▶ **Data records**
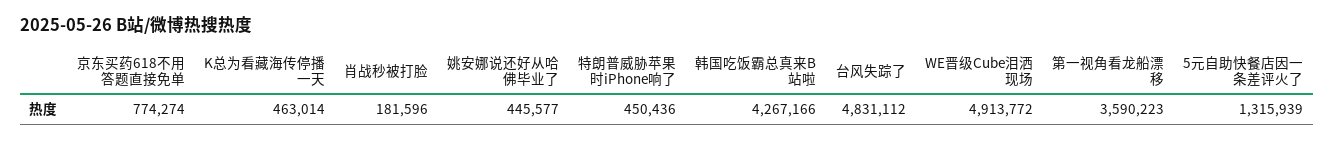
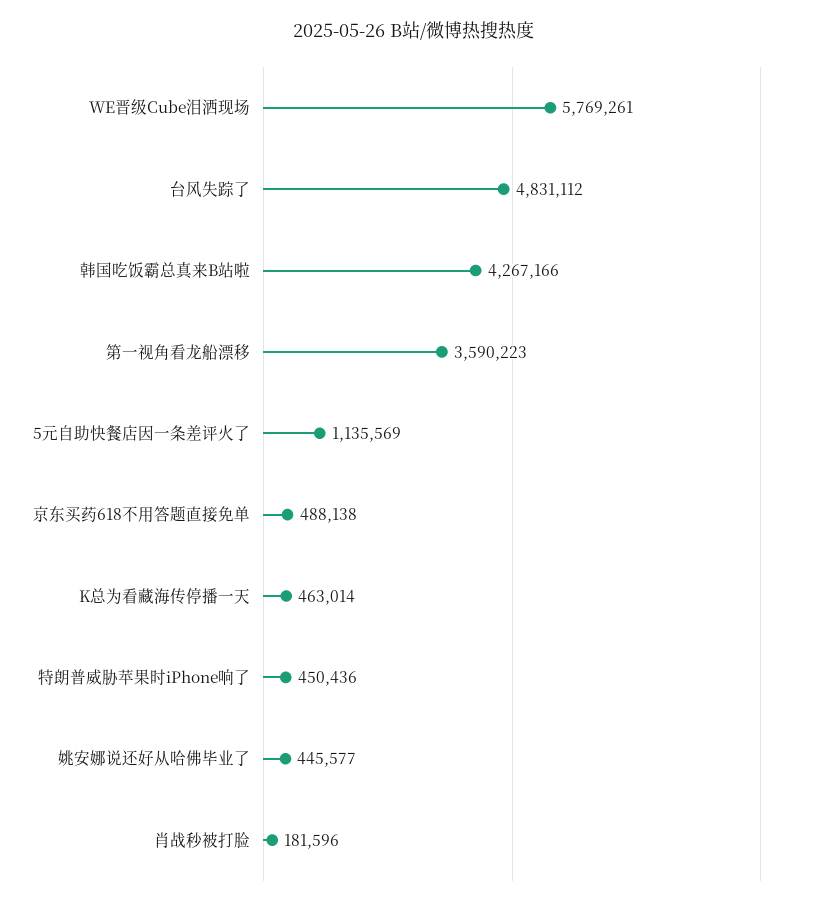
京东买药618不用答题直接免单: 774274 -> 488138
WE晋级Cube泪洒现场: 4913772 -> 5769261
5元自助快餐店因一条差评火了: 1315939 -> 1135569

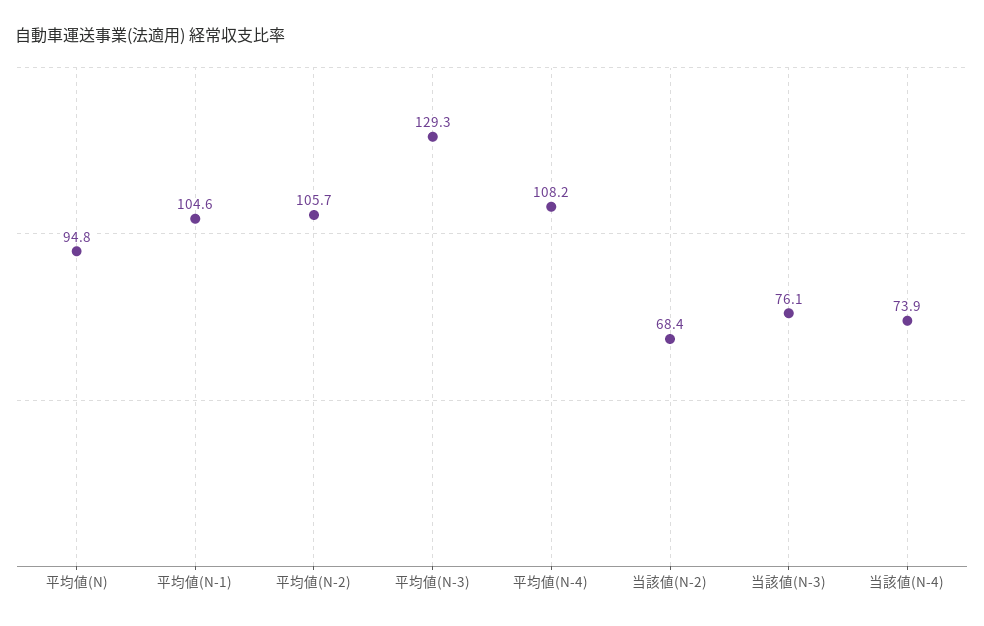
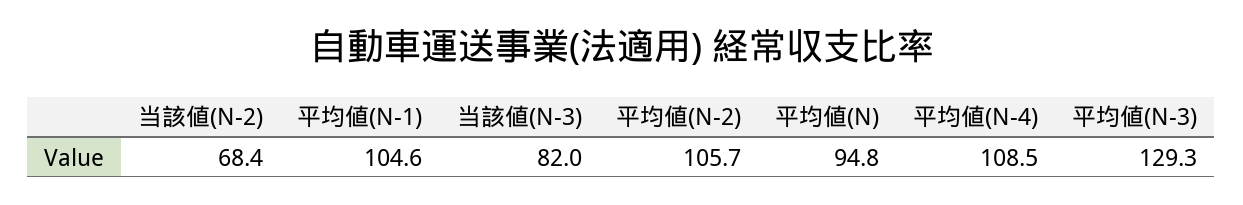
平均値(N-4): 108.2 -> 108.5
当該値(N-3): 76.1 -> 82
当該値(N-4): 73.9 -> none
---
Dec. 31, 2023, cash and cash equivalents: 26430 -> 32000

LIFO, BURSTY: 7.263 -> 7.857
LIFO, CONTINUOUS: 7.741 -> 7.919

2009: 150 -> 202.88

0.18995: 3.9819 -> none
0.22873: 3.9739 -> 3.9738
* * *
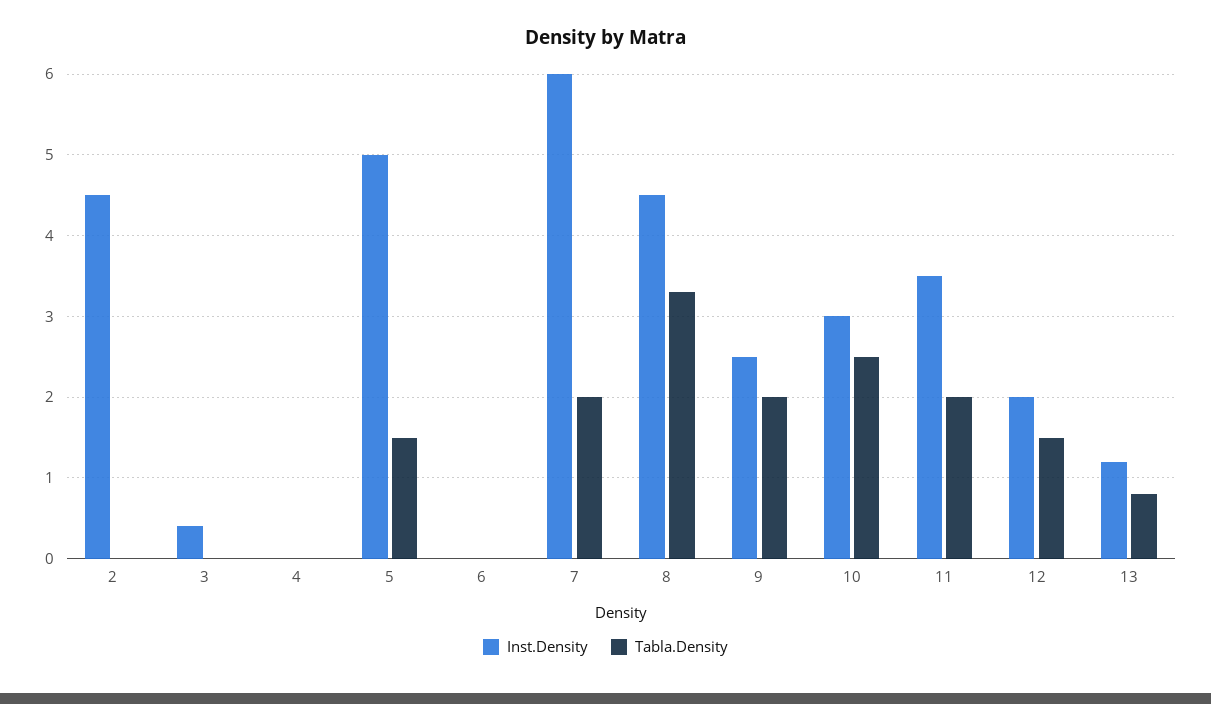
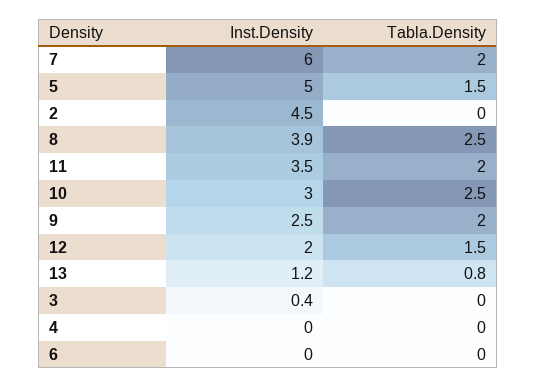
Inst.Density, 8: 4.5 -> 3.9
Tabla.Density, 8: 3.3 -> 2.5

▶ **What needs to be done**
For the entries above, print exactly the lines between the one with "京东买药618不用答题直接免单: 774274 -> 488138" and the one with "当該値(N-4): 73.9 -> none", inclusive, with no pictures.

▶ **Exercise output**
京东买药618不用答题直接免单: 774274 -> 488138
WE晋级Cube泪洒现场: 4913772 -> 5769261
5元自助快餐店因一条差评火了: 1315939 -> 1135569

平均値(N-4): 108.2 -> 108.5
当該値(N-3): 76.1 -> 82
当該値(N-4): 73.9 -> none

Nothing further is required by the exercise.